TASK PROMPT
Output every record exactly, and nothing more.

DATA RECORDS

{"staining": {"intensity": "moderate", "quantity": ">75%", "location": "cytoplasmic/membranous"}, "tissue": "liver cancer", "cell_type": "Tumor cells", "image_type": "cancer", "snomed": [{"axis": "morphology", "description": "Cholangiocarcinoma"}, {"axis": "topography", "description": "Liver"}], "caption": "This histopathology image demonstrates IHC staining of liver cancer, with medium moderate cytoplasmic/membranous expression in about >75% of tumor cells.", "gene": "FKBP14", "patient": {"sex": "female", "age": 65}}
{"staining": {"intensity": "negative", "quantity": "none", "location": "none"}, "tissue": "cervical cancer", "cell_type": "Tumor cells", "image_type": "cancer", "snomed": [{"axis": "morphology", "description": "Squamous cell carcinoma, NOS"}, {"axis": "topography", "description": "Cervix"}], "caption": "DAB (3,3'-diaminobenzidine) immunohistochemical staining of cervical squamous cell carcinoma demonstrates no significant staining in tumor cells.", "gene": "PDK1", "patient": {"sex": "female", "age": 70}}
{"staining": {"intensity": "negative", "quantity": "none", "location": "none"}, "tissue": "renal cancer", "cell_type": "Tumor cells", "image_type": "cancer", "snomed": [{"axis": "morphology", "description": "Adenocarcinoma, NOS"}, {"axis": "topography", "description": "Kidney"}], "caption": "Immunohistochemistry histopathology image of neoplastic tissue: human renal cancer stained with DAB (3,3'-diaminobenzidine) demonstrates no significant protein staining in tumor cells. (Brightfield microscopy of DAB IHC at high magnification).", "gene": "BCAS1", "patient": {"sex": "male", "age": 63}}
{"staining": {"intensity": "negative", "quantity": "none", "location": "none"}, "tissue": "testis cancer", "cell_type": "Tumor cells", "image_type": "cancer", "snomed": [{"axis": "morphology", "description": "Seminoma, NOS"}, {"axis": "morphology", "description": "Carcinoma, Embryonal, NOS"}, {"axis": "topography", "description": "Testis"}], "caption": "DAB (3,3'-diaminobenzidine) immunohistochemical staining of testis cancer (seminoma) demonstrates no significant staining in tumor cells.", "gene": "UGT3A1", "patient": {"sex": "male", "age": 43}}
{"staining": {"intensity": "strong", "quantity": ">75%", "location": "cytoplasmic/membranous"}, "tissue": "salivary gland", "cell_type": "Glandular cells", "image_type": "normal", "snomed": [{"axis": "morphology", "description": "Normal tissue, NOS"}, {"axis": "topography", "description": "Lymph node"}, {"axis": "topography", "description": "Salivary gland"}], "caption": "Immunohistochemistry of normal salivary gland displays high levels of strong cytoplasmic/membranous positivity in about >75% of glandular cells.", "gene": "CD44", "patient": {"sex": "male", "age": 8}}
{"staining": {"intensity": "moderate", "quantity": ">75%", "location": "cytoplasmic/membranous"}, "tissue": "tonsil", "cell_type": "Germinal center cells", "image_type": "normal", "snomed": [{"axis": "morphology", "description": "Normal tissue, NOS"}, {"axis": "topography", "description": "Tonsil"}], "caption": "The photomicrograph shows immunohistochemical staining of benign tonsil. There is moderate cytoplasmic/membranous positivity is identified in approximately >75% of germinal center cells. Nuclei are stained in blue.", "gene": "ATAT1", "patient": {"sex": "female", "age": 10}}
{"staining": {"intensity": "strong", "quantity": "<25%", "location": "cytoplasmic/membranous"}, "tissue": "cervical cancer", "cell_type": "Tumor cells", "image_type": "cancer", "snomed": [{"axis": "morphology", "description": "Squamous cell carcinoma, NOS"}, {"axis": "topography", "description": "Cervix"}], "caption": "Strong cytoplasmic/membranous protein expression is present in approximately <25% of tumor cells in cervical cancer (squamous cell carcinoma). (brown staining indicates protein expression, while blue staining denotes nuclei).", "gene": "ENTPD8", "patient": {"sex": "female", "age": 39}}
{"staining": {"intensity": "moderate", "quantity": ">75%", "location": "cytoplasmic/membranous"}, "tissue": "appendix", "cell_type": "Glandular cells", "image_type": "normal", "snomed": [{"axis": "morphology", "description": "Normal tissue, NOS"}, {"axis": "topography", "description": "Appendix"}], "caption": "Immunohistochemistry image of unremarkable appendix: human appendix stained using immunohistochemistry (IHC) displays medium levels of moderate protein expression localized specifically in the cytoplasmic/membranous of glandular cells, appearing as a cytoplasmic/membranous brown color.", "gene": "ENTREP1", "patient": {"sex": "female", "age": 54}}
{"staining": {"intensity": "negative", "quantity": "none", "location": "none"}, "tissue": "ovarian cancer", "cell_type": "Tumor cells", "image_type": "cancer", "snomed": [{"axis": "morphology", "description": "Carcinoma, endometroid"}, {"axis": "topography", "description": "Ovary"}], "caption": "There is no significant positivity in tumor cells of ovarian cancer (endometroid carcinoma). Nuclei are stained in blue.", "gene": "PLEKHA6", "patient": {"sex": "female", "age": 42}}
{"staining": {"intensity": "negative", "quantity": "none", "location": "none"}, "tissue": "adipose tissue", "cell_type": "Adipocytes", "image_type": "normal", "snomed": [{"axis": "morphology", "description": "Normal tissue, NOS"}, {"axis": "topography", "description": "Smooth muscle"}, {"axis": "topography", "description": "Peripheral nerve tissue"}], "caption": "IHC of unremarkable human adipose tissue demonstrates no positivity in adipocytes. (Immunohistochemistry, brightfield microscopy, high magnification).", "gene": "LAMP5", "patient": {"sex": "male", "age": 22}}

EXPECTED ANSWER
{"staining": {"intensity": "moderate", "quantity": ">75%", "location": "cytoplasmic/membranous"}, "tissue": "liver cancer", "cell_type": "Tumor cells", "image_type": "cancer", "snomed": [{"axis": "morphology", "description": "Cholangiocarcinoma"}, {"axis": "topography", "description": "Liver"}], "caption": "This histopathology image demonstrates IHC staining of liver cancer, with medium moderate cytoplasmic/membranous expression in about >75% of tumor cells.", "gene": "FKBP14", "patient": {"sex": "female", "age": 65}}
{"staining": {"intensity": "negative", "quantity": "none", "location": "none"}, "tissue": "cervical cancer", "cell_type": "Tumor cells", "image_type": "cancer", "snomed": [{"axis": "morphology", "description": "Squamous cell carcinoma, NOS"}, {"axis": "topography", "description": "Cervix"}], "caption": "DAB (3,3'-diaminobenzidine) immunohistochemical staining of cervical squamous cell carcinoma demonstrates no significant staining in tumor cells.", "gene": "PDK1", "patient": {"sex": "female", "age": 70}}
{"staining": {"intensity": "negative", "quantity": "none", "location": "none"}, "tissue": "renal cancer", "cell_type": "Tumor cells", "image_type": "cancer", "snomed": [{"axis": "morphology", "description": "Adenocarcinoma, NOS"}, {"axis": "topography", "description": "Kidney"}], "caption": "Immunohistochemistry histopathology image of neoplastic tissue: human renal cancer stained with DAB (3,3'-diaminobenzidine) demonstrates no significant protein staining in tumor cells. (Brightfield microscopy of DAB IHC at high magnification).", "gene": "BCAS1", "patient": {"sex": "male", "age": 63}}
{"staining": {"intensity": "negative", "quantity": "none", "location": "none"}, "tissue": "testis cancer", "cell_type": "Tumor cells", "image_type": "cancer", "snomed": [{"axis": "morphology", "description": "Seminoma, NOS"}, {"axis": "morphology", "description": "Carcinoma, Embryonal, NOS"}, {"axis": "topography", "description": "Testis"}], "caption": "DAB (3,3'-diaminobenzidine) immunohistochemical staining of testis cancer (seminoma) demonstrates no significant staining in tumor cells.", "gene": "UGT3A1", "patient": {"sex": "male", "age": 43}}
{"staining": {"intensity": "strong", "quantity": ">75%", "location": "cytoplasmic/membranous"}, "tissue": "salivary gland", "cell_type": "Glandular cells", "image_type": "normal", "snomed": [{"axis": "morphology", "description": "Normal tissue, NOS"}, {"axis": "topography", "description": "Lymph node"}, {"axis": "topography", "description": "Salivary gland"}], "caption": "Immunohistochemistry of normal salivary gland displays high levels of strong cytoplasmic/membranous positivity in about >75% of glandular cells.", "gene": "CD44", "patient": {"sex": "male", "age": 8}}
{"staining": {"intensity": "moderate", "quantity": ">75%", "location": "cytoplasmic/membranous"}, "tissue": "tonsil", "cell_type": "Germinal center cells", "image_type": "normal", "snomed": [{"axis": "morphology", "description": "Normal tissue, NOS"}, {"axis": "topography", "description": "Tonsil"}], "caption": "The photomicrograph shows immunohistochemical staining of benign tonsil. There is moderate cytoplasmic/membranous positivity is identified in approximately >75% of germinal center cells. Nuclei are stained in blue.", "gene": "ATAT1", "patient": {"sex": "female", "age": 10}}
{"staining": {"intensity": "strong", "quantity": "<25%", "location": "cytoplasmic/membranous"}, "tissue": "cervical cancer", "cell_type": "Tumor cells", "image_type": "cancer", "snomed": [{"axis": "morphology", "description": "Squamous cell carcinoma, NOS"}, {"axis": "topography", "description": "Cervix"}], "caption": "Strong cytoplasmic/membranous protein expression is present in approximately <25% of tumor cells in cervical cancer (squamous cell carcinoma). (brown staining indicates protein expression, while blue staining denotes nuclei).", "gene": "ENTPD8", "patient": {"sex": "female", "age": 39}}
{"staining": {"intensity": "moderate", "quantity": ">75%", "location": "cytoplasmic/membranous"}, "tissue": "appendix", "cell_type": "Glandular cells", "image_type": "normal", "snomed": [{"axis": "morphology", "description": "Normal tissue, NOS"}, {"axis": "topography", "description": "Appendix"}], "caption": "Immunohistochemistry image of unremarkable appendix: human appendix stained using immunohistochemistry (IHC) displays medium levels of moderate protein expression localized specifically in the cytoplasmic/membranous of glandular cells, appearing as a cytoplasmic/membranous brown color.", "gene": "ENTREP1", "patient": {"sex": "female", "age": 54}}
{"staining": {"intensity": "negative", "quantity": "none", "location": "none"}, "tissue": "ovarian cancer", "cell_type": "Tumor cells", "image_type": "cancer", "snomed": [{"axis": "morphology", "description": "Carcinoma, endometroid"}, {"axis": "topography", "description": "Ovary"}], "caption": "There is no significant positivity in tumor cells of ovarian cancer (endometroid carcinoma). Nuclei are stained in blue.", "gene": "PLEKHA6", "patient": {"sex": "female", "age": 42}}
{"staining": {"intensity": "negative", "quantity": "none", "location": "none"}, "tissue": "adipose tissue", "cell_type": "Adipocytes", "image_type": "normal", "snomed": [{"axis": "morphology", "description": "Normal tissue, NOS"}, {"axis": "topography", "description": "Smooth muscle"}, {"axis": "topography", "description": "Peripheral nerve tissue"}], "caption": "IHC of unremarkable human adipose tissue demonstrates no positivity in adipocytes. (Immunohistochemistry, brightfield microscopy, high magnification).", "gene": "LAMP5", "patient": {"sex": "male", "age": 22}}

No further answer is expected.